◆ SUPPLIED RECORDS

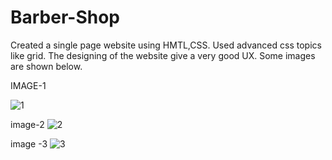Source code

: # Barber-Shop
Created a single page website using HMTL,CSS. Used advanced css topics like grid. The designing of the website give a very good UX.
Some images are shown below.

IMAGE-1

![1](https://user-images.githubusercontent.com/60089398/156752154-afa08d82-0577-432b-8c87-0c4646f7d6b9.JPG)

image-2
![2](https://user-images.githubusercontent.com/60089398/156752213-7e8d0e7f-82a7-4620-bee5-263a4d52f32f.JPG)

image -3
![3](https://user-images.githubusercontent.com/60089398/156752236-784f495d-9623-4cc5-9e17-6cba7ca89b3b.JPG)



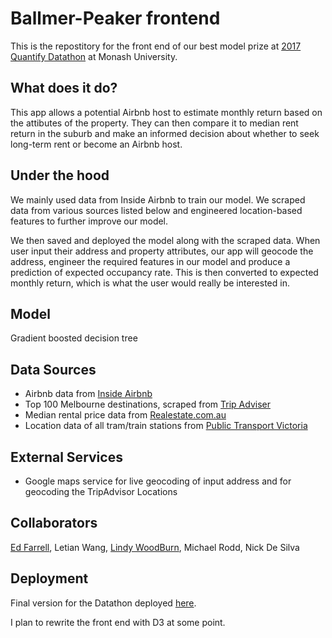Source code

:# Ballmer-Peaker frontend
This is the repostitory for the front end of our best model prize at [2017 Quantify Datathon](http://quantify.monashdatascience.com/) at Monash University.

## What does it do?
This app allows a potential Airbnb host to estimate monthly return based on the attibutes of the property. They can then compare it to median rent return in the suburb and make an informed decision about whether to seek long-term rent or become an Airbnb host.

## Under the hood
We mainly used data from Inside Airbnb to train our model. We scraped data from various sources listed below and engineered location-based features to further improve our model.

We then saved and deployed the model along with the scraped data. When user input their address and property attributes, our app will geocode the address, engineer the required features in our model and produce a prediction of expected occupancy rate. This is then converted to expected monthly return, which is what the user would really be interested in.

## Model 
Gradient boosted decision tree


## Data Sources
- Airbnb data from [Inside Airbnb](http://insideairbnb.com/)
- Top 100 Melbourne destinations, scraped from [Trip Adviser](www.tripadvisor.com.au)
- Median rental price data from [Realestate.com.au](https://www.realestate.com.au/buy)
- Location data of all tram/train stations from [Public Transport Victoria](https://www.ptv.vic.gov.au/) 

## External Services
- Google maps service for live geocoding of input address and for geocoding the TripAdvisor Locations

## Collaborators
[Ed Farrell](https://github.com/EdFarrellDS), Letian Wang, [Lindy WoodBurn](https://github.com/ProcessFit), Michael Rodd, Nick De Silva

## Deployment
Final version for the Datathon deployed [here](https://lwbayes91.shinyapps.io/ballmerpeak/).

I plan to rewrite the front end with D3 at some point. 

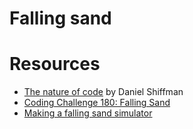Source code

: # Falling sand 

# Resources
- [The nature of code](https://natureofcode.com/) by Daniel Shiffman
- [Coding Challenge 180: Falling Sand](https://www.youtube.com/watch?v=L4u7Zy_b868)
- [Making a falling sand simulator](https://jason.today/falling-sand)
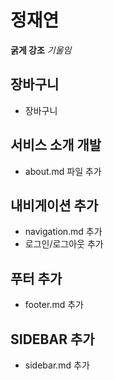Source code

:# 정재연

**굵게 강조**
*기울임*

## 장바구니
- 장바구니

## 서비스 소개 개발
- about.md 파일 추가

## 내비게이션 추가
- navigation.md 추가
- 로그인/로그아웃 추가

## 푸터 추가
- footer.md 추가

## SIDEBAR 추가
- sidebar.md 추가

◆ YOUR ASSIGNMENT
Reproduce the listing exactly, but omit every picture in it.

◆ ANSWER TO THIS PROBLEM
Source code

: # Barber-Shop
Created a single page website using HMTL,CSS. Used advanced css topics like grid. The designing of the website give a very good UX.
Some images are shown below.

IMAGE-1

![1](https://user-images.githubusercontent.com/60089398/156752154-afa08d82-0577-432b-8c87-0c4646f7d6b9.JPG)

image-2
![2](https://user-images.githubusercontent.com/60089398/156752213-7e8d0e7f-82a7-4620-bee5-263a4d52f32f.JPG)

image -3
![3](https://user-images.githubusercontent.com/60089398/156752236-784f495d-9623-4cc5-9e17-6cba7ca89b3b.JPG)



Source code

:# Ballmer-Peaker frontend
This is the repostitory for the front end of our best model prize at [2017 Quantify Datathon](http://quantify.monashdatascience.com/) at Monash University.

## What does it do?
This app allows a potential Airbnb host to estimate monthly return based on the attibutes of the property. They can then compare it to median rent return in the suburb and make an informed decision about whether to seek long-term rent or become an Airbnb host.

## Under the hood
We mainly used data from Inside Airbnb to train our model. We scraped data from various sources listed below and engineered location-based features to further improve our model.

We then saved and deployed the model along with the scraped data. When user input their address and property attributes, our app will geocode the address, engineer the required features in our model and produce a prediction of expected occupancy rate. This is then converted to expected monthly return, which is what the user would really be interested in.

## Model 
Gradient boosted decision tree


## Data Sources
- Airbnb data from [Inside Airbnb](http://insideairbnb.com/)
- Top 100 Melbourne destinations, scraped from [Trip Adviser](www.tripadvisor.com.au)
- Median rental price data from [Realestate.com.au](https://www.realestate.com.au/buy)
- Location data of all tram/train stations from [Public Transport Victoria](https://www.ptv.vic.gov.au/) 

## External Services
- Google maps service for live geocoding of input address and for geocoding the TripAdvisor Locations

## Collaborators
[Ed Farrell](https://github.com/EdFarrellDS), Letian Wang, [Lindy WoodBurn](https://github.com/ProcessFit), Michael Rodd, Nick De Silva

## Deployment
Final version for the Datathon deployed [here](https://lwbayes91.shinyapps.io/ballmerpeak/).

I plan to rewrite the front end with D3 at some point. 

Source code

: # Falling sand 

# Resources
- [The nature of code](https://natureofcode.com/) by Daniel Shiffman
- [Coding Challenge 180: Falling Sand](https://www.youtube.com/watch?v=L4u7Zy_b868)
- [Making a falling sand simulator](https://jason.today/falling-sand)
Source code

:# 정재연

**굵게 강조**
*기울임*

## 장바구니
- 장바구니

## 서비스 소개 개발
- about.md 파일 추가

## 내비게이션 추가
- navigation.md 추가
- 로그인/로그아웃 추가

## 푸터 추가
- footer.md 추가

## SIDEBAR 추가
- sidebar.md 추가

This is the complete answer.